=== Records to use ===

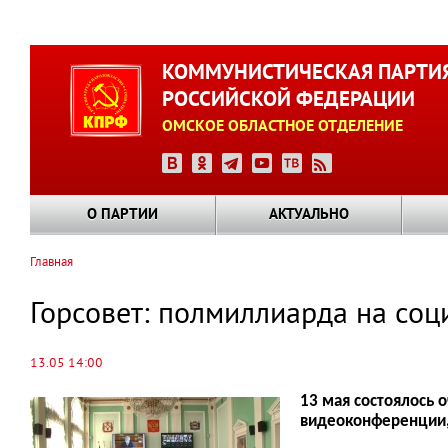
Перейти
к
КОММУНИСТИЧЕСКАЯ ПАРТИ
основному
РОССИЙСКОЙ ФЕДЕРАЦИИ
содержанию
ОМСКОЕ ОБЛАСТНОЕ ОТДЕЛЕНИЕ
О ПАРТИИ
АКТУАЛЬНО
Главная
Строка
навигации
Горсовет: полмиллиарда на со
13.05 14:00
13 мая состоялось 
видеоконференции, 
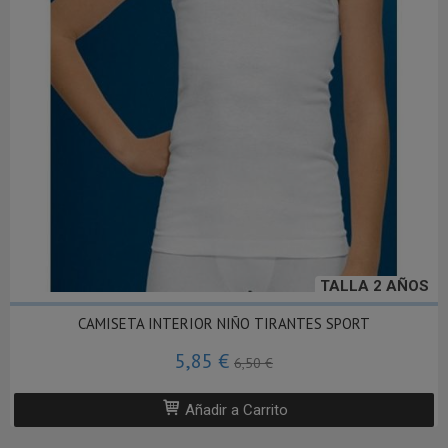
TALLA 2 AÑOS
CAMISETA INTERIOR NIÑO TIRANTES SPORT
5,85 €
6,50 €
Añadir a Carrito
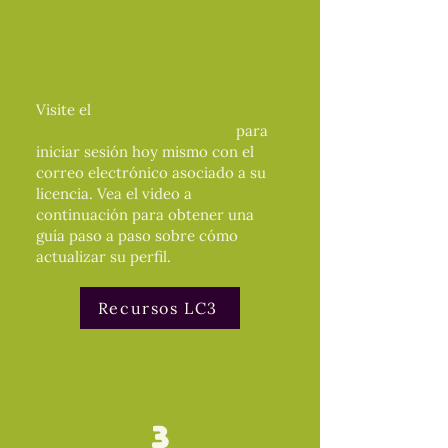
disponibilidad
usando LC3?
Visite el
centro de proveedores de
Larimer Child Care Connect
para
iniciar sesión hoy mismo con el
correo electrónico asociado a su
licencia. Vea el video a
continuación para obtener una
guía paso a paso sobre cómo
actualizar su perfil.
Recursos LC3
3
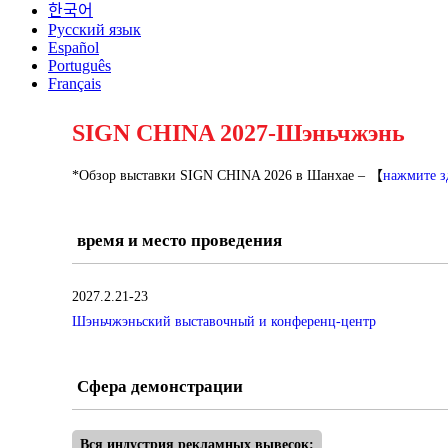
한국어
Русский язык
Español
Português
Français
SIGN CHINA 2027-Шэньчжэнь
*Обзор выставки SIGN CHINA 2026 в Шанхае – 【
нажмите з
время и место проведения
2027.2.21-23
Шэньчжэньский выставочный и конференц-центр
Сфера демонстрации
Вся индустрия рекламных вывесок:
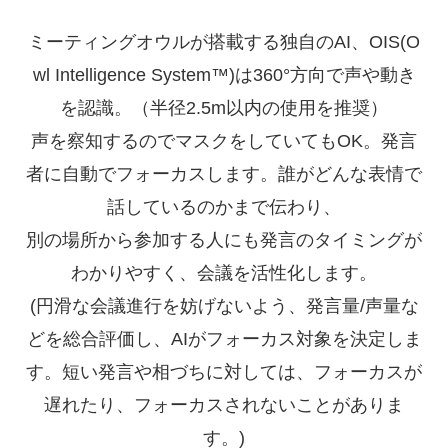
ミーティングオウルが搭載する独自のAI、OIS(O
wl Intelligence System™)は360°方向で声や動き
を認識。（半径2.5m以内の使用を推奨）
声を察知するのでマスクをしていてもOK。発言
者に自動でフォーカスします。誰がどんな表情で
話しているのかまで伝わり、
別の場所から参加する人にも発言のタイミングが
わかりやすく、会議を活性化します。
(円滑な会議進行を妨げないよう、発言量/声量な
どを総合評価し、AIがフォーカス対象を決定しま
す。短い発言や相づちに対しては、フォーカスが
遅れたり、フォーカスされないことがありま
す。)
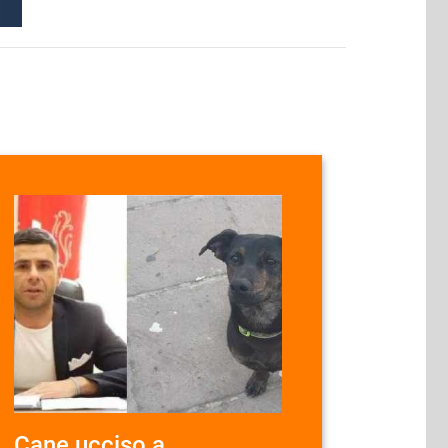
Cane ucciso a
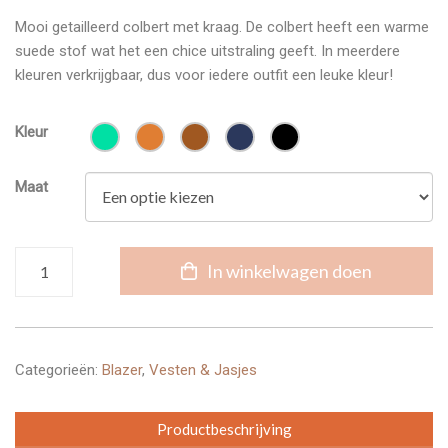
Mooi getailleerd colbert met kraag. De colbert heeft een warme
suede stof wat het een chice uitstraling geeft. In meerdere
kleuren verkrijgbaar, dus voor iedere outfit een leuke kleur!
Kleur
Maat
Colbert
In winkelwagen doen
suedine
aantal
Categorieën:
Blazer
,
Vesten & Jasjes
Productbeschrijving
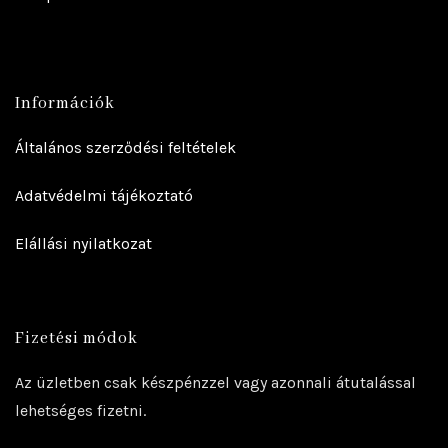
Információk
Általános szerződési feltételek
Adatvédelmi tájékoztató
Elállási nyilatkozat
Fizetési módok
Az üzletben csak készpénzzel vagy azonnali átutalással
lehetséges fizetni.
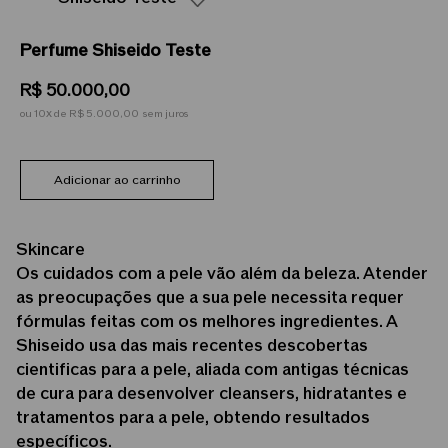
Perfume Shiseido Teste
R$
50
.
000
,
00
ou
10
de
R$ 5.000,00
sem juros
Adicionar ao carrinho
Skincare
Os cuidados com a pele vão além da beleza. Atender
as preocupações que a sua pele necessita requer
fórmulas feitas com os melhores ingredientes. A
Shiseido usa das mais recentes descobertas
cientificas para a pele, aliada com antigas técnicas
de cura para desenvolver cleansers, hidratantes e
tratamentos para a pele, obtendo resultados
específicos.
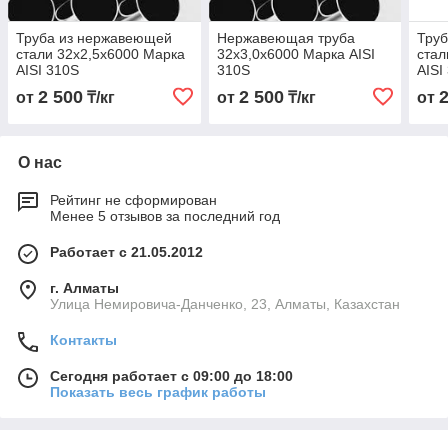
Труба из нержавеющей
Нержавеющая труба
Тру
стали 32х2,5х6000 Марка
32х3,0х6000 Марка AISI
стал
AISI 310S
310S
AISI
2 500
2 500
от
₸/кг
от
₸/кг
от
О нас
Рейтинг не сформирован
Менее 5 отзывов за последний год
Работает с 21.05.2012
г. Алматы
Улица Немировича-Данченко, 23, Алматы, Казахстан
Контакты
Сегодня работает с 09:00 до 18:00
Показать весь график работы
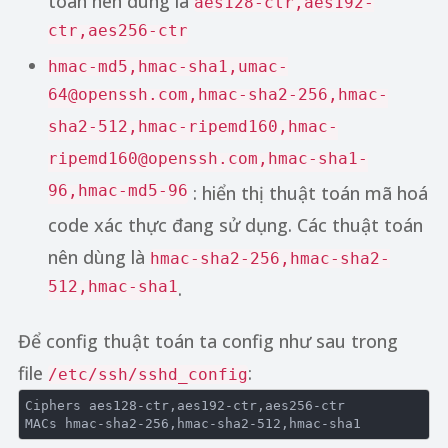
toán nên dùng là
aes128-ctr,aes192-
ctr,aes256-ctr
hmac-md5,hmac-sha1,umac-
64@openssh.com,hmac-sha2-256,hmac-
sha2-512,hmac-ripemd160,hmac-
ripemd160@openssh.com,hmac-sha1-
96,hmac-md5-96
: hiển thị thuật toán mã hoá
code xác thực đang sử dụng. Các thuật toán
nên dùng là
hmac-sha2-256,hmac-sha2-
512,hmac-sha1
.
Để config thuật toán ta config như sau trong
file
:
/etc/ssh/sshd_config
Ciphers
 aes128-ctr,aes192-ctr,aes256-ctr 

MACs hmac-sha2-
256
,hmac-sha2-
512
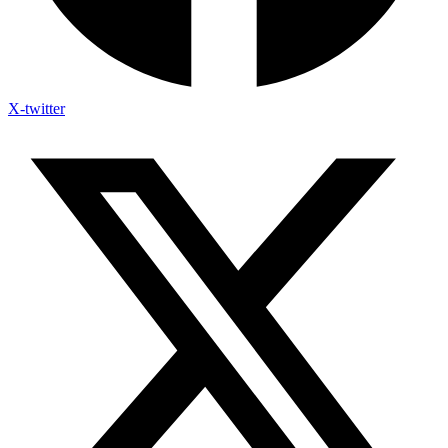
X-twitter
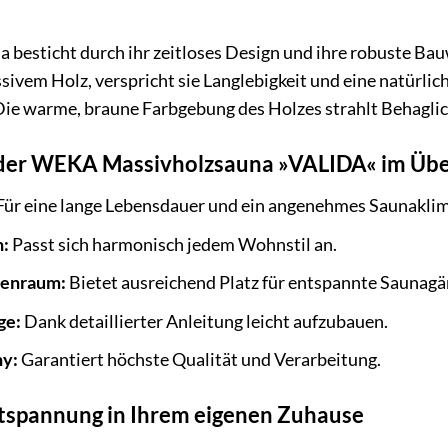
besticht durch ihr zeitloses Design und ihre robuste Bauw
vem Holz, verspricht sie Langlebigkeit und eine natürlich
Die warme, braune Farbgebung des Holzes strahlt Behaglich
s der WEKA Massivholzsauna »VALIDA« im Übe
Für eine lange Lebensdauer und ein angenehmes Saunaklim
n:
Passt sich harmonisch jedem Wohnstil an.
nenraum:
Bietet ausreichend Platz für entspannte Saunagä
ge:
Dank detaillierter Anleitung leicht aufzubauen.
y:
Garantiert höchste Qualität und Verarbeitung.
ntspannung in Ihrem eigenen Zuhause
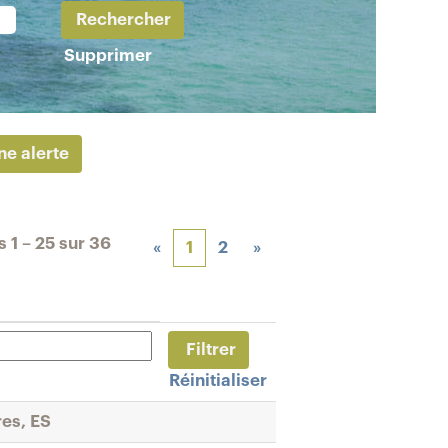
Supprimer
ne alerte
ts
1 – 25
sur
36
«
1
2
»
Réinitialiser
res, ES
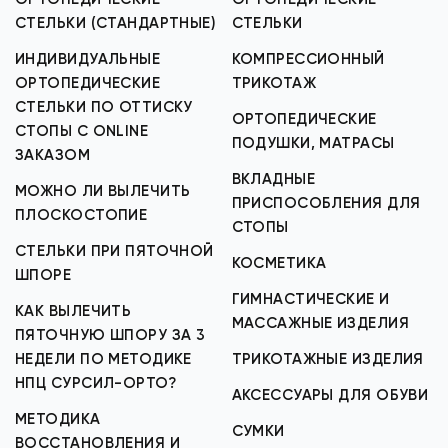
СТЕЛЬКИ (СТАНДАРТНЫЕ)
СТЕЛЬКИ
ИНДИВИДУАЛЬНЫЕ
КОМПРЕССИОННЫЙ
ОРТОПЕДИЧЕСКИЕ
ТРИКОТАЖ
СТЕЛЬКИ ПО ОТТИСКУ
ОРТОПЕДИЧЕСКИЕ
СТОПЫ С ONLINE
ПОДУШКИ, МАТРАСЫ
ЗАКАЗОМ
ВКЛАДНЫЕ
МОЖНО ЛИ ВЫЛЕЧИТЬ
ПРИСПОСОБЛЕНИЯ ДЛЯ
ПЛОСКОСТОПИЕ
СТОПЫ
СТЕЛЬКИ ПРИ ПЯТОЧНОЙ
КОСМЕТИКА
ШПОРЕ
ГИМНАСТИЧЕСКИЕ И
КАК ВЫЛЕЧИТЬ
МАССАЖНЫЕ ИЗДЕЛИЯ
ПЯТОЧНУЮ ШПОРУ ЗА 3
НЕДЕЛИ ПО МЕТОДИКЕ
ТРИКОТАЖНЫЕ ИЗДЕЛИЯ
НПЦ СУРСИЛ-ОРТО?
АКСЕССУАРЫ ДЛЯ ОБУВИ
МЕТОДИКА
СУМКИ
ВОССТАНОВЛЕНИЯ И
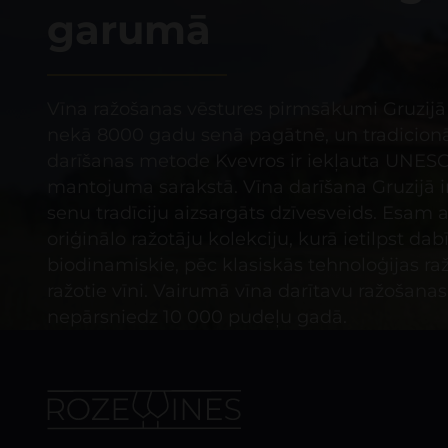
garumā
Vīna ražošanas vēstures pirmsākumi Gruzijā
nekā 8000 gadu senā pagātnē, un tradicionā
darīšanas metode Kvevros ir iekļauta UNES
mantojuma sarakstā. Vīna darīšana Gruzijā 
senu tradīciju aizsargāts dzīvesveids. Esam a
oriģinālo ražotāju kolekciju, kurā ietilpst dabī
biodinamiskie, pēc klasiskās tehnoloģijas ra
ražotie vīni. Vairumā vīna darītavu ražošana
nepārsniedz 10 000 pudeļu gadā.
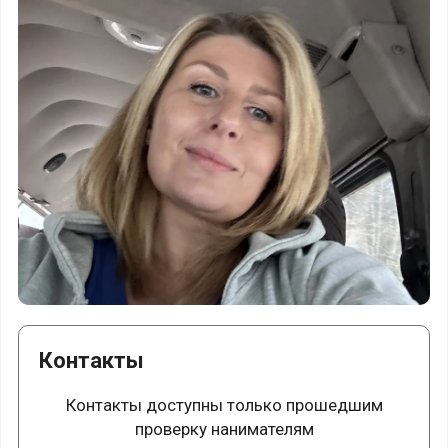
Контакты
Контакты доступны только прошедшим
проверку нанимателям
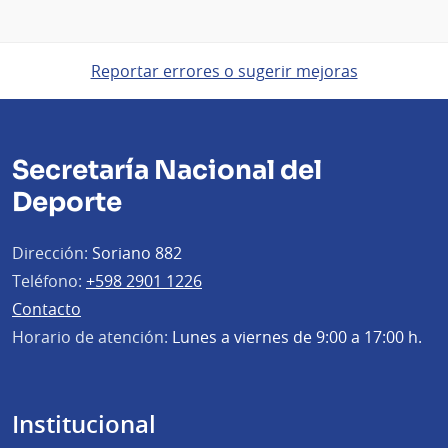
Reportar errores o sugerir mejoras
Secretaría Nacional del
Deporte
Dirección:
Soriano 882
Teléfono:
+598 2901 1226
Contacto
Horario de atención:
Lunes a viernes de 9:00 a 17:00 h.
Institucional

===

▶ [Prompt]
Within the listing above, find the line containing "ПРИСПОСОБЛЕНИЯ ДЛЯ" and the line containing "Vīna ražošanas vēstures pirmsākumi Gruzijā". Transcribe them and everything between them exactly, leaving out the pictures.

▶ [Answer to this exercise]
ПРИСПОСОБЛЕНИЯ ДЛЯ
ПЛОСКОСТОПИЕ
СТОПЫ
СТЕЛЬКИ ПРИ ПЯТОЧНОЙ
КОСМЕТИКА
ШПОРЕ
ГИМНАСТИЧЕСКИЕ И
КАК ВЫЛЕЧИТЬ
МАССАЖНЫЕ ИЗДЕЛИЯ
ПЯТОЧНУЮ ШПОРУ ЗА 3
НЕДЕЛИ ПО МЕТОДИКЕ
ТРИКОТАЖНЫЕ ИЗДЕЛИЯ
НПЦ СУРСИЛ-ОРТО?
АКСЕССУАРЫ ДЛЯ ОБУВИ
МЕТОДИКА
СУМКИ
ВОССТАНОВЛЕНИЯ И
garumā
Vīna ražošanas vēstures pirmsākumi Gruzijā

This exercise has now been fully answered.